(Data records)
------------------------------------------------------------------------
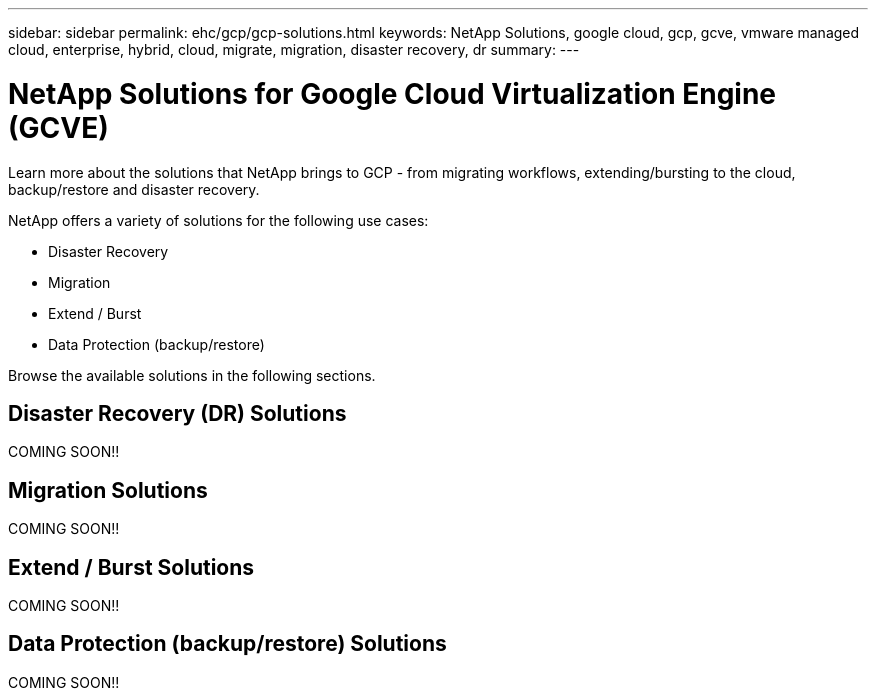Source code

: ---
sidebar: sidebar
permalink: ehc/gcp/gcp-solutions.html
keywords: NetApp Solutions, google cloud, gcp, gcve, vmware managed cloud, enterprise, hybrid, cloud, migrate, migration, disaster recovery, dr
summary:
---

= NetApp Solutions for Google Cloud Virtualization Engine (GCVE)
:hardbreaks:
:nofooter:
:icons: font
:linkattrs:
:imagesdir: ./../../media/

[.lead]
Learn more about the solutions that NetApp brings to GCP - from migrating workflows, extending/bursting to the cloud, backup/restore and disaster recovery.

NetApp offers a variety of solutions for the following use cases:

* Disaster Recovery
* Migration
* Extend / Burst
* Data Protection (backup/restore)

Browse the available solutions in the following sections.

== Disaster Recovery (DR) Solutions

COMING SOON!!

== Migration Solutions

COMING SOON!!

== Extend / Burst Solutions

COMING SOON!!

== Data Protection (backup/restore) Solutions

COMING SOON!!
------------------------------------------------------------------------
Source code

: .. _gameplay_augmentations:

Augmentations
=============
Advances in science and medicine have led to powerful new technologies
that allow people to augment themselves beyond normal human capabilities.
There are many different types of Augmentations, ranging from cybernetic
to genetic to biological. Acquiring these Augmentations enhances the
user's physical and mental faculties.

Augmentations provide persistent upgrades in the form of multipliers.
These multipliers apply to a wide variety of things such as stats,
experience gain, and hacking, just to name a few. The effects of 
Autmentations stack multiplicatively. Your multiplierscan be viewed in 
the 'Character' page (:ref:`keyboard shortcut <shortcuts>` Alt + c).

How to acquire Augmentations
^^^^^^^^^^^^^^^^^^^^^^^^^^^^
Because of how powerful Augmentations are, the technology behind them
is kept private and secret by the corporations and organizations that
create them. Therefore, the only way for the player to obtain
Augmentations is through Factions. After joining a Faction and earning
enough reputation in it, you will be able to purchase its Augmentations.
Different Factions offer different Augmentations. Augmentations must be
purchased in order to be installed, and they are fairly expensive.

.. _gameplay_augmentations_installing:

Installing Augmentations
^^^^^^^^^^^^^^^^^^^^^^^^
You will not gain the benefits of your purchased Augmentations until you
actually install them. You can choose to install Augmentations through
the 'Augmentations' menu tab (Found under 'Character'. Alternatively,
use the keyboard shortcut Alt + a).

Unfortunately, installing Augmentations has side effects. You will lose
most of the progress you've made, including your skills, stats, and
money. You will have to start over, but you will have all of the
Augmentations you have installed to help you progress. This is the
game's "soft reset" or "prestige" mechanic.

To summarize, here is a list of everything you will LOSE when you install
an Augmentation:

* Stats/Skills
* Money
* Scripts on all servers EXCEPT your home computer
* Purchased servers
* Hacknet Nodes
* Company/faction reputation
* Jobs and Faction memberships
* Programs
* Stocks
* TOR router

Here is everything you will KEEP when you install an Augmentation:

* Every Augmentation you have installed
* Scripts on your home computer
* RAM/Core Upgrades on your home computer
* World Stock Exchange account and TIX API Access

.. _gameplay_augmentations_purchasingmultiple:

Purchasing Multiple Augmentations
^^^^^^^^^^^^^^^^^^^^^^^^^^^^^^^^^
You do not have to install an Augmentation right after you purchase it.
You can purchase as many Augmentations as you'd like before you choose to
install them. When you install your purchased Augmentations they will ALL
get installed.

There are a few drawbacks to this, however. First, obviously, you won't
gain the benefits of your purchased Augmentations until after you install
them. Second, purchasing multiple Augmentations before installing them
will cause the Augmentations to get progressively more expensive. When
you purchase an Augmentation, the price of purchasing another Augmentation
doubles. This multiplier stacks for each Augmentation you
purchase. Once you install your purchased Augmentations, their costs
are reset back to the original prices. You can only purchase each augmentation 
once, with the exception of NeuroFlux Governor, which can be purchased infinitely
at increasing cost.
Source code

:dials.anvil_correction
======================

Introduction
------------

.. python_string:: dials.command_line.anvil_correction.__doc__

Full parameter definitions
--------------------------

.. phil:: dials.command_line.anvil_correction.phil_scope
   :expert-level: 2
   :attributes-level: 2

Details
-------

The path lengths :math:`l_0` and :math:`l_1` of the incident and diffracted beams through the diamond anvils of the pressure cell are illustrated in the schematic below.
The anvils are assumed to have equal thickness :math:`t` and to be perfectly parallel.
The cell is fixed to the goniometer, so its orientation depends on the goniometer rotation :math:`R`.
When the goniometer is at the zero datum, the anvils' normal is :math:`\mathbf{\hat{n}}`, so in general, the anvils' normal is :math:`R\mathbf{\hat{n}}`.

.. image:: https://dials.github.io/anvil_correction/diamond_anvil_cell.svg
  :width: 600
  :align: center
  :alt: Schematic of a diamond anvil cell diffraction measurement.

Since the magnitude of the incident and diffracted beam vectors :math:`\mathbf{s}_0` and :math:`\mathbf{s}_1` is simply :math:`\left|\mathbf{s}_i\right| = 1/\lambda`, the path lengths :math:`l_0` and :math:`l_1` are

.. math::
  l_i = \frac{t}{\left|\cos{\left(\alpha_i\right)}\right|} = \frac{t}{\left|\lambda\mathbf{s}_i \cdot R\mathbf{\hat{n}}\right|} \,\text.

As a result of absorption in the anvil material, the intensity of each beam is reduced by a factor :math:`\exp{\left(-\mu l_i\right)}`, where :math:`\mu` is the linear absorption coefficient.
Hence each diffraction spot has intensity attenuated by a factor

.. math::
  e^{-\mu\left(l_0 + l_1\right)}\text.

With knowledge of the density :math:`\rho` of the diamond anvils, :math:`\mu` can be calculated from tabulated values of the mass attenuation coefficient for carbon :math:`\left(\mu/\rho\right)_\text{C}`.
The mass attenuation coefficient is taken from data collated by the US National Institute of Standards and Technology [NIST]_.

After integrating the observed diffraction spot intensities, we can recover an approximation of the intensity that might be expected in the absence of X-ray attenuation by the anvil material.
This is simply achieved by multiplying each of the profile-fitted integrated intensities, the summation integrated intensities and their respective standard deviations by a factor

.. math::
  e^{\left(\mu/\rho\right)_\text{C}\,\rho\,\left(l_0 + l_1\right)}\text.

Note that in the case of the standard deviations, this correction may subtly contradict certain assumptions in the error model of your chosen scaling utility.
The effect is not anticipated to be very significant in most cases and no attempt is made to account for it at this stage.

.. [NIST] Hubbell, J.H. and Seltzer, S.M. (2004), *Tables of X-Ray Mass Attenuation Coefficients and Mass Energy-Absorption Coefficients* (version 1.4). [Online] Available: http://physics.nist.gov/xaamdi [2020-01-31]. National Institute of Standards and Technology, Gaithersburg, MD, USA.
------------------------------------------------------------------------
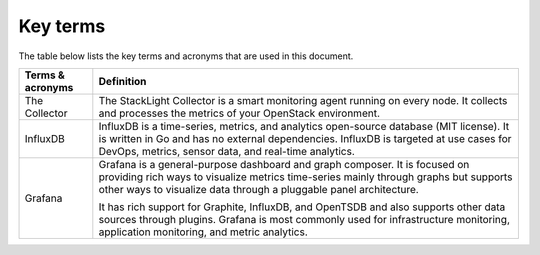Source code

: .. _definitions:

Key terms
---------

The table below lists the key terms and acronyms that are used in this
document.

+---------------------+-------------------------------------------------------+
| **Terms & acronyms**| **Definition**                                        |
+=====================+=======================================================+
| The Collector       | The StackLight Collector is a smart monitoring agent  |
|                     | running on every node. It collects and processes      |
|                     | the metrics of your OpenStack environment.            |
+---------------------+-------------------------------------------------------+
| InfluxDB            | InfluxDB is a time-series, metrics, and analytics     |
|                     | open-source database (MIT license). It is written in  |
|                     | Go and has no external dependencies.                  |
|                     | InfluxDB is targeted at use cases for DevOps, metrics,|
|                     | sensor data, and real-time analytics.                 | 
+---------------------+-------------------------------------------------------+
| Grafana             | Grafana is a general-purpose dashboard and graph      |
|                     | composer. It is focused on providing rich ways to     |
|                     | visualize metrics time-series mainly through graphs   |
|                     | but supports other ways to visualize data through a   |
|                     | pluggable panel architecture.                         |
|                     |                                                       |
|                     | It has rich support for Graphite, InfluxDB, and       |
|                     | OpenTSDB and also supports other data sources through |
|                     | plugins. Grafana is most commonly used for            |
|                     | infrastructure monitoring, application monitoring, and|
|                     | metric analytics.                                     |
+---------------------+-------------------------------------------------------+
------------------------------------------------------------------------
### Instructions for the task
Search the records above for the string "intensity". Report each line that has it.

### Result of the task
As a result of absorption in the anvil material, the intensity of each beam is reduced by a factor :math:`\exp{\left(-\mu l_i\right)}`, where :math:`\mu` is the linear absorption coefficient.
Hence each diffraction spot has intensity attenuated by a factor
After integrating the observed diffraction spot intensities, we can recover an approximation of the intensity that might be expected in the absence of X-ray attenuation by the anvil material.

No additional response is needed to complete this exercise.